Portugal encontra-se numa encruzilhada histórica. De um lado, uma economia que clama por mais trabalhadores. De outro, a incapacidade crónica de oferecer condições dignas a quem já cá está, muito menos aos que precisam de vir. Este paradoxo, evidente no setor da construção civil, no turismo, na agricultura e na sustentabilidade da Segurança Social, ameaça comprometer tanto o desenvolvimento económico como a coesão social do país.
O caso da habitação é paradigmático. Com 26 mil casas prometidas pelo Plano de Recuperação e Resiliência até 2026, o prazo é apertado e os recursos são insuficientes. Faltam 80 mil trabalhadores na construção civil, o que põe em risco não apenas as metas do PRR, mas também projetos estruturantes como o TGV ou o novo aeroporto.
A solução apontada parece óbvia: reforçar a imigração. Contudo, será justo atrair milhares de pessoas para um país onde o custo da habitação já é proibitivo para tantos? Onde as rendas consomem uma fatia desproporcional dos rendimentos, e onde a precariedade laboral e os baixos salários tornam difícil a integração dos próprios cidadãos?
No turismo, que representa 17% do PIB nacional, um setor fundamental para o crescimento to da economia portuguesa, o cenário é idêntico. Apenas em 2023, 120 mil imigrantes trabalhavam na hotelaria e restauração, mas isso não foi suficiente. As empresas lutam para preencher vagas e, por vezes, são forçadas a reduzir horários ou até fechar portas.
Já a agricultura, por sua vez, enfrenta desafios semelhantes. A cada colheita sazonal, só com o recurso a milhares de trabalhadores, na sua maioria imigrantes, é possível garantir parte do abastecimento alimentar do país.

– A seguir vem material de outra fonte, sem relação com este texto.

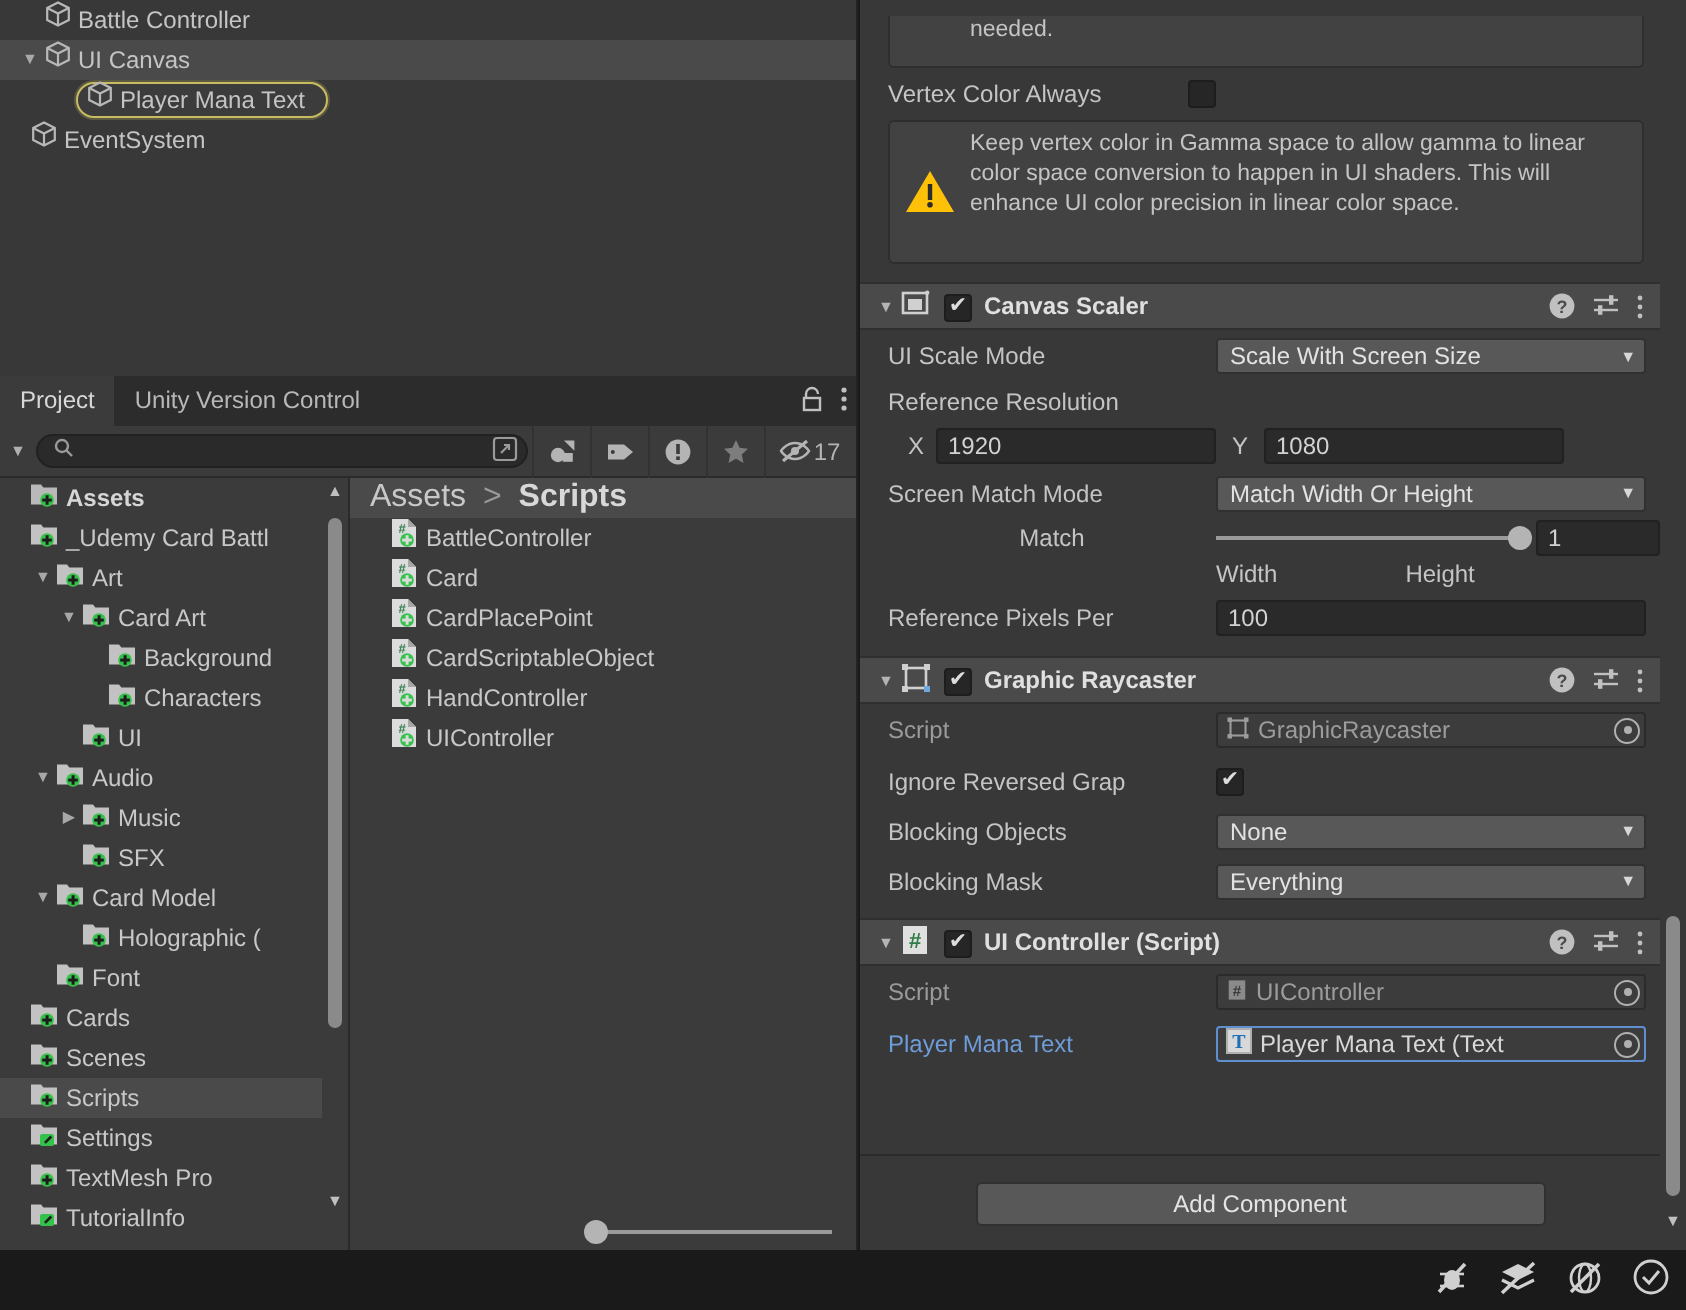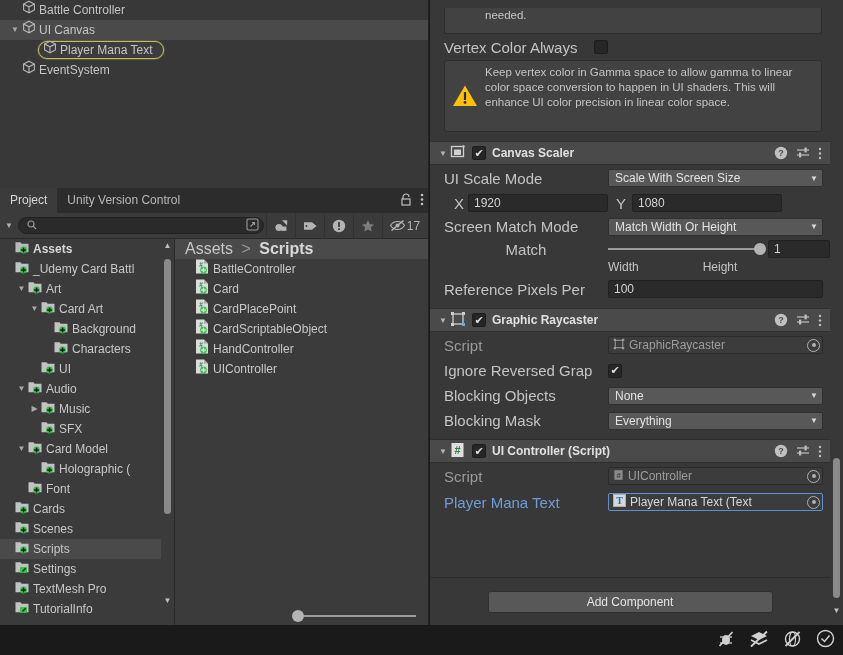--- a/index.html
+++ b/index.html
@@ -132,21 +132,21 @@
 
   .helpbox {
     margin: 0 8px 0 14px; background: #424242; border: 1px solid #2e2e2e;
     border-radius: 3px; padding: 4px 6px; display: flex; gap: 6px;
     font-size: 11.5px; color: #c4c4c4; line-height: 15px;
   }
   .helpbox.clip-top { border-top: none; border-radius: 0 0 3px 3px; }
   .warn-tri { flex: none; width: 28px; display: flex; align-items: center; justify-content: center; }
 
   .propline { display: flex; align-items: center; height: 22px; padding-left: 14px; }
-  .plabel { font-size: 15px; color: #c4c4c4; white-space: nowrap; overflow: hidden; }
+  .plabel { font-size: 12px; color: #c4c4c4; white-space: nowrap; overflow: hidden; }
   .plabel.dim { color: #9a9a9a; }
   .plabel.link { color: #6e9cd8; }
   .chk {
     width: 14px; height: 14px; background: #262626; border: 1px solid #1d1d1d;
     border-radius: 2px; display: inline-flex; align-items: center; justify-content: center;
     color: #ddd; font-size: 11px; line-height: 1; flex: none;
   }
   .chk.on { background: #262626; }
 
   .comp-header {
@@ -233,21 +233,21 @@
         <div class="hrow" style="padding-left:24px;">
           <span class="twisty"></span>
           <span class="selbox">
             <span class="cube"><svg width="14" height="14" viewBox="0 0 14 14">
                 <path d="M7 1.2L12.4 4v6L7 12.8 1.6 10V4z" fill="none" stroke="#b8b8b8" stroke-width="1.1"></path>
                 <path d="M1.6 4L7 6.8 12.4 4M7 6.8v6" fill="none" stroke="#b8b8b8" stroke-width="1.1"></path>
               </svg></span>
             <span>Player Mana Text</span>
           </span>
         </div>
-        <div class="hrow" style="padding-left:8px;">
+        <div class="hrow" style="padding-left:1px;">
           <span class="twisty"></span>
           <span class="cube"><svg width="14" height="14" viewBox="0 0 14 14">
               <path d="M7 1.2L12.4 4v6L7 12.8 1.6 10V4z" fill="none" stroke="#b8b8b8" stroke-width="1.1"></path>
               <path d="M1.6 4L7 6.8 12.4 4M7 6.8v6" fill="none" stroke="#b8b8b8" stroke-width="1.1"></path>
             </svg></span>
           <span>EventSystem</span>
         </div>
       </div>
   </div>
 
@@ -668,20 +668,23 @@
       </div>
 
       <div class="propline" style="height:26px;">
         <div class="plabel" style="width:164px;">UI Scale Mode</div>
         <div class="dropdown" style="width:215px;">
           <span>Scale With Screen Size</span>
           <span class="dd-caret">▼</span>
         </div>
       </div>
 
+      <div class="propline" style="height:20px;">
+        <div class="plabel">Reference Resolution</div>
+      </div>
 
       <div class="propline" style="height:24px;padding-left:24px;">
         <div class="plabel" style="width:14px;">X</div>
         <div class="field" style="width:140px;">
           <span>1920</span>
         </div>
         <div class="plabel" style="width:16px;margin-left:8px;">Y</div>
         <div class="field" style="width:150px;">
           <span>1080</span>
         </div>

Depois, a Segurança Social é um tema inescapável neste debate. Com um 1,42 filhos por mulher, longe dos 2,1 necessários para a substituição de gerações, Portugal enfrenta uma crise demográfica que põe em causa as pensões futuras. Em 2022, os imigrantes contribuíram com mais de 1,85 mil milhões de euros para a Segurança Social, com um saldo positivo de 1,60 mil milhões. Apesar disso, este quadro ainda está longe de resolver o problema. Para equilibrar o sistema, segundo um estudo da Faculdade de Economia do Porto, seriam necessários 138 mil novos imigrantes todos os anos até 2033,
Ainda assim, a questão da imigração vai muito para além dos números. Há um impacto social e humano que não pode ser ignorado. Um país que depende de imigrantes para prosperar deve oferecer-lhes não só oportunidades de trabalho, mas também condições de vida dignas, acesso a habitação a preços justos, saúde, educação e integração.

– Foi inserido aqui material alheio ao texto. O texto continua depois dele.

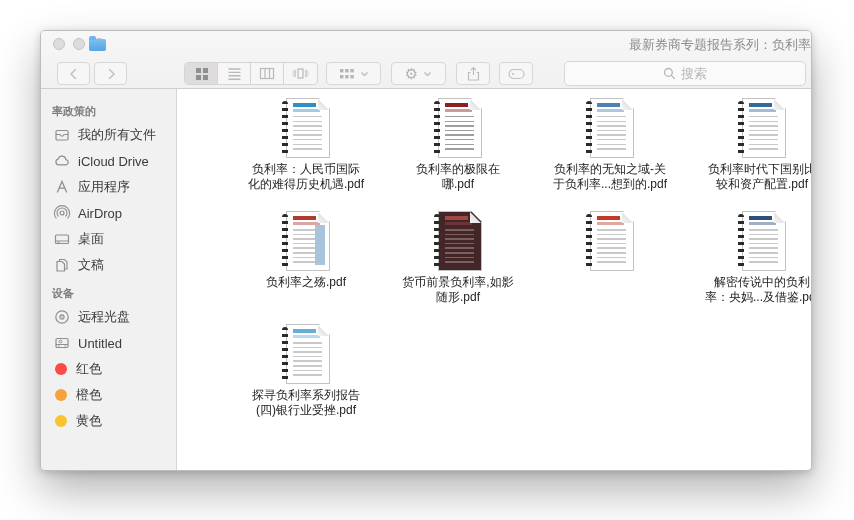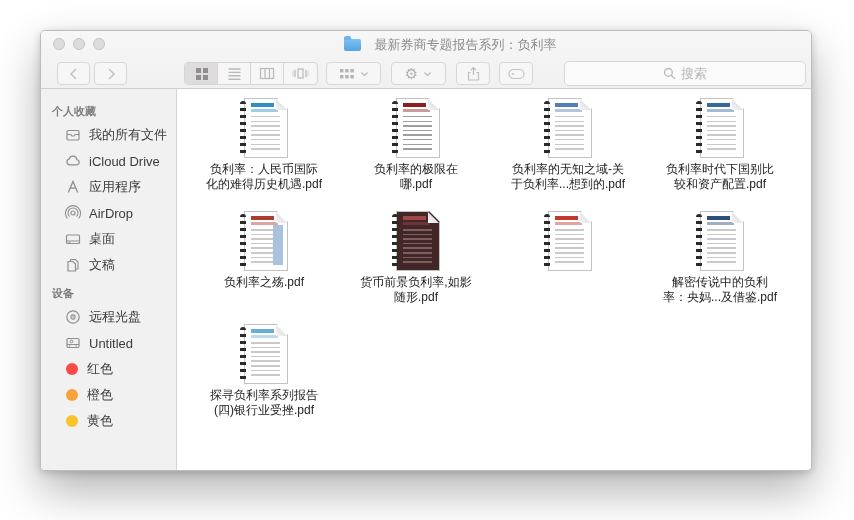--- a/index.html
+++ b/index.html
@@ -12,21 +12,21 @@
             border-radius:5px; background:#ffffff; border:1px solid #bdbdbd;
             box-shadow:0 20px 45px rgba(0,0,0,.30), 0 2px 8px rgba(0,0,0,.18);
             overflow:hidden; }
 
   
   .header { position:relative; height:58px; background:linear-gradient(#f8f7f7,#f1f0f0);
             border-bottom:1px solid #cfcdcd; }
   .titlebar { position:relative; height:27px; }
   .lights { position:absolute; left:12px; top:7px; display:flex; gap:8px; }
   .light { width:12px; height:12px; border-radius:50%; background:#dcdcdc; border:1px solid #c4c4c4; }
-  .wintitle { height:27px; display:flex; align-items:center; justify-content:center; gap:14px;
+  .wintitle { height:27px; display:flex; align-items:center; justify-content:space-between; gap:14px;
               font-size:13px; color:#8c8c8c;margin-left:48px; }
   .folder-ic { position:relative; width:17px; height:12px; background:linear-gradient(#7cc0f0,#55a4e4);
                border-radius:2px; }
   .folder-ic::before { content:""; position:absolute; left:0; top:-3px; width:7px; height:4px;
                background:#6db5ec; border-radius:2px 2px 0 0; }
 
   .toolbar { position:relative; height:31px; }
   .tbtn { position:absolute; top:4px; height:23px; border:1px solid #d8d7d7; border-radius:4px;
           background:#f7f6f6; display:flex; align-items:center; justify-content:center; gap:3px; }
   .tbtn svg { display:block; }
@@ -42,28 +42,28 @@
   .searchbox { position:absolute; left:523px; top:3px; width:242px; height:25px;
                border:1px solid #d8d7d7; border-radius:5px; background:#fbfafa;
                display:flex; align-items:center; justify-content:center; gap:5px;
                font-size:13px; color:#b5b5b5; }
 
   
   .main { position:relative; display:flex; height:382px; }
   .sidebar { width:136px; background:#f2f1f1; border-right:1px solid #d6d4d4;
              padding-top:7px; overflow:hidden; flex:none; }
   .shead { font-size:11px; font-weight:bold; color:#7e7e7e; margin:8px 0 3px 11px; }
-  .srow { display:flex; align-items:center; height:26px; padding-left:23px; gap:7px;
+  .srow { display:flex; align-items:center; height:26px; padding-left:12px; gap:7px;
           font-size:13px; color:#3c3c3c; white-space:nowrap; }
   .sic { flex:none; }
   .dot { width:12px; height:12px; border-radius:50%; flex:none; margin:0 2px; }
 
   .content { flex:1; background:#ffffff; overflow:hidden; }
   .files-grid { display:grid; grid-template-columns:repeat(4,152px); grid-auto-rows:113px;
-                padding:9px 0 0 11px; }
+                padding:9px 0 0 11px;margin-left:42px; }
   .file-cell { display:flex; flex-direction:column; align-items:center; }
   .file-label { margin-top:4px; font-size:12px; line-height:15px; color:#1e1e1e;
                 text-align:center; max-width:146px; white-space:pre-line; }
 
   
   .doc { position:relative; width:48px; height:60px; flex:none; }
   .spiral { position:absolute; left:0; top:3px; bottom:3px; width:6px; border-radius:3px;
             background:repeating-linear-gradient(to bottom,#2a2a2a 0 3px,rgba(0,0,0,0) 3px 7px); }
   .page { position:absolute; left:4px; top:0; width:44px; height:60px;
           background:var(--cover,#ffffff); border:1px solid #c2c2c2;
@@ -188,21 +188,21 @@
               <path d="M8.4 8.4 L11.6 11.6" stroke="#b5b5b5" stroke-width="1.3" stroke-linecap="round"></path>
             </svg>
           <span>搜索</span>
         </div>
       </div>
     </div>
 
     <div class="main">
 
       <div class="sidebar">
-        <div class="shead">个人收藏</div>
+        <div class="shead">率政策的</div>
 
         <div class="srow">
           <svg class="sic" width="18" height="18" viewBox="0 0 18 18">
               <rect x="3" y="4.5" width="12" height="9.5" rx="1.2" fill="none" stroke="#8f8f8f" stroke-width="1.2"></rect>
               <path d="M3 8.5 h4 l1 1.5 h2 l1-1.5 h4" fill="none" stroke="#8f8f8f" stroke-width="1.1"></path>
             </svg>
           <span>我的所有文件</span>
         </div>
         <div class="srow">
           <svg class="sic" width="18" height="18" viewBox="0 0 18 18">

A atual situação é uma quadratura do círculo. Portugal precisa de mais população ativa imigrante para crescer e assegurar a sua sustentabilidade futura, mas, ao mesmo tempo, não tem capacidade para os acolher. O que está em jogo não é apenas o crescimento económico, mas também a forma como queremos moldar Portugal. Queremos um país inclusivo e próspero ou desigual e insustentável?
É urgente um debate nacional sério sobre a imigração e o papel que ela pode desempenhar na construção de um Portugal mais forte. Mais do que números e metas, é necessário um compromisso com a dignidade humana, sem a qual qualquer progresso será sempre ilusório.